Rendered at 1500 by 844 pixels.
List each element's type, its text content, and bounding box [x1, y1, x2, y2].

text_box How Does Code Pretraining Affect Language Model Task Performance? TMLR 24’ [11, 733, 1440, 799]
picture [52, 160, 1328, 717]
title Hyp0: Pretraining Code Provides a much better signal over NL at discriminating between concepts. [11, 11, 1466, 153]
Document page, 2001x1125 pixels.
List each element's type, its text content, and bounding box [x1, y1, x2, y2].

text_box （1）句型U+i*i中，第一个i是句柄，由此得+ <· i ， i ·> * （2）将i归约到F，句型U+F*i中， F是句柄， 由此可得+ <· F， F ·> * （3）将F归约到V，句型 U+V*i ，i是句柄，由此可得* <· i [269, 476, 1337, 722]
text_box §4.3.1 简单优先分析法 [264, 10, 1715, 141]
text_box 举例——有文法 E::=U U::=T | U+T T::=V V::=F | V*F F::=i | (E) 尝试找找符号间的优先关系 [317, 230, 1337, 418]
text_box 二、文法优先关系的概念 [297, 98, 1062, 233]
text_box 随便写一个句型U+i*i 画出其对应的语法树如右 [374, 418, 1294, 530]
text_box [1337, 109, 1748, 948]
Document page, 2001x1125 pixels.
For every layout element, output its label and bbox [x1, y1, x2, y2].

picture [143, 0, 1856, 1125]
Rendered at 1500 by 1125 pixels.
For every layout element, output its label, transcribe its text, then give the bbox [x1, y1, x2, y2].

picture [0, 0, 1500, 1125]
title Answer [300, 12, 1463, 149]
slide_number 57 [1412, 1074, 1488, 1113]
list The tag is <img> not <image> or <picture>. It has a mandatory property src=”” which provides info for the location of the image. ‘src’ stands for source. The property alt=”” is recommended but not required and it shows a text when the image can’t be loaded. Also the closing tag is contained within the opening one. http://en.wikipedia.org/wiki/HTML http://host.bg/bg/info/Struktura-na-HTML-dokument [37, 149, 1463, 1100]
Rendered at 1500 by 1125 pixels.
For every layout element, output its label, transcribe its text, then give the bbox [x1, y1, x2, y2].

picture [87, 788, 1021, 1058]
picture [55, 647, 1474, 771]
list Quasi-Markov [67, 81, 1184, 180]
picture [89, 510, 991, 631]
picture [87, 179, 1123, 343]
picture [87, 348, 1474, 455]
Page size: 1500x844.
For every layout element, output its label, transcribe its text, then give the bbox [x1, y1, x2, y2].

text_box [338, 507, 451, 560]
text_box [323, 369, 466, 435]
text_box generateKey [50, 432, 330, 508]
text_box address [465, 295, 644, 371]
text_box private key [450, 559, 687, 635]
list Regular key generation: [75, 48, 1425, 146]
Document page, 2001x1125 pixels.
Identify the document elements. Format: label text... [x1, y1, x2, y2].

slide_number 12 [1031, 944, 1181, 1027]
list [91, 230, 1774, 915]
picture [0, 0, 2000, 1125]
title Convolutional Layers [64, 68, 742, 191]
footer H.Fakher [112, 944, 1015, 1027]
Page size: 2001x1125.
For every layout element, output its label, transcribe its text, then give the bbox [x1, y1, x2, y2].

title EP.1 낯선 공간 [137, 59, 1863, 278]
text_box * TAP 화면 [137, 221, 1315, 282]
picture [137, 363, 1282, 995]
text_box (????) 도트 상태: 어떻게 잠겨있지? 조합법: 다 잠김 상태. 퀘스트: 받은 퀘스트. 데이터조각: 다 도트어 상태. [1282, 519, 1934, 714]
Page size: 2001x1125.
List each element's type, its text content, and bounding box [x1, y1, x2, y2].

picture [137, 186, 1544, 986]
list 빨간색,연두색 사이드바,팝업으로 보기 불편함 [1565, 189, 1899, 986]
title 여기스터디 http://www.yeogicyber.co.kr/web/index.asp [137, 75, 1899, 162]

---

* **What to do**
What is needed is a word-for-word copy of the material above.

* **The answer**
Rendered at 1500 by 844 pixels.
List each element's type, its text content, and bounding box [x1, y1, x2, y2].

text_box How Does Code Pretraining Affect Language Model Task Performance? TMLR 24’ [11, 733, 1440, 799]
picture [52, 160, 1328, 717]
title Hyp0: Pretraining Code Provides a much better signal over NL at discriminating between concepts. [11, 11, 1466, 153]
Document page, 2001x1125 pixels.
List each element's type, its text content, and bounding box [x1, y1, x2, y2].

text_box （1）句型U+i*i中，第一个i是句柄，由此得+ <· i ， i ·> * （2）将i归约到F，句型U+F*i中， F是句柄， 由此可得+ <· F， F ·> * （3）将F归约到V，句型 U+V*i ，i是句柄，由此可得* <· i [269, 476, 1337, 722]
text_box §4.3.1 简单优先分析法 [264, 10, 1715, 141]
text_box 举例——有文法 E::=U U::=T | U+T T::=V V::=F | V*F F::=i | (E) 尝试找找符号间的优先关系 [317, 230, 1337, 418]
text_box 二、文法优先关系的概念 [297, 98, 1062, 233]
text_box 随便写一个句型U+i*i 画出其对应的语法树如右 [374, 418, 1294, 530]
text_box [1337, 109, 1748, 948]
Document page, 2001x1125 pixels.
For every layout element, output its label and bbox [x1, y1, x2, y2].

picture [143, 0, 1856, 1125]
Rendered at 1500 by 1125 pixels.
For every layout element, output its label, transcribe its text, then give the bbox [x1, y1, x2, y2].

picture [0, 0, 1500, 1125]
title Answer [300, 12, 1463, 149]
slide_number 57 [1412, 1074, 1488, 1113]
list The tag is <img> not <image> or <picture>. It has a mandatory property src=”” which provides info for the location of the image. ‘src’ stands for source. The property alt=”” is recommended but not required and it shows a text when the image can’t be loaded. Also the closing tag is contained within the opening one. http://en.wikipedia.org/wiki/HTML http://host.bg/bg/info/Struktura-na-HTML-dokument [37, 149, 1463, 1100]
Rendered at 1500 by 1125 pixels.
For every layout element, output its label, transcribe its text, then give the bbox [x1, y1, x2, y2].

picture [87, 788, 1021, 1058]
picture [55, 647, 1474, 771]
list Quasi-Markov [67, 81, 1184, 180]
picture [89, 510, 991, 631]
picture [87, 179, 1123, 343]
picture [87, 348, 1474, 455]
Page size: 1500x844.
For every layout element, output its label, transcribe its text, then give the bbox [x1, y1, x2, y2].

text_box [338, 507, 451, 560]
text_box [323, 369, 466, 435]
text_box generateKey [50, 432, 330, 508]
text_box address [465, 295, 644, 371]
text_box private key [450, 559, 687, 635]
list Regular key generation: [75, 48, 1425, 146]
Document page, 2001x1125 pixels.
Identify the document elements. Format: label text... [x1, y1, x2, y2].

slide_number 12 [1031, 944, 1181, 1027]
list [91, 230, 1774, 915]
picture [0, 0, 2000, 1125]
title Convolutional Layers [64, 68, 742, 191]
footer H.Fakher [112, 944, 1015, 1027]
Page size: 2001x1125.
For every layout element, output its label, transcribe its text, then give the bbox [x1, y1, x2, y2].

title EP.1 낯선 공간 [137, 59, 1863, 278]
text_box * TAP 화면 [137, 221, 1315, 282]
picture [137, 363, 1282, 995]
text_box (????) 도트 상태: 어떻게 잠겨있지? 조합법: 다 잠김 상태. 퀘스트: 받은 퀘스트. 데이터조각: 다 도트어 상태. [1282, 519, 1934, 714]
Page size: 2001x1125.
List each element's type, its text content, and bounding box [x1, y1, x2, y2].

picture [137, 186, 1544, 986]
list 빨간색,연두색 사이드바,팝업으로 보기 불편함 [1565, 189, 1899, 986]
title 여기스터디 http://www.yeogicyber.co.kr/web/index.asp [137, 75, 1899, 162]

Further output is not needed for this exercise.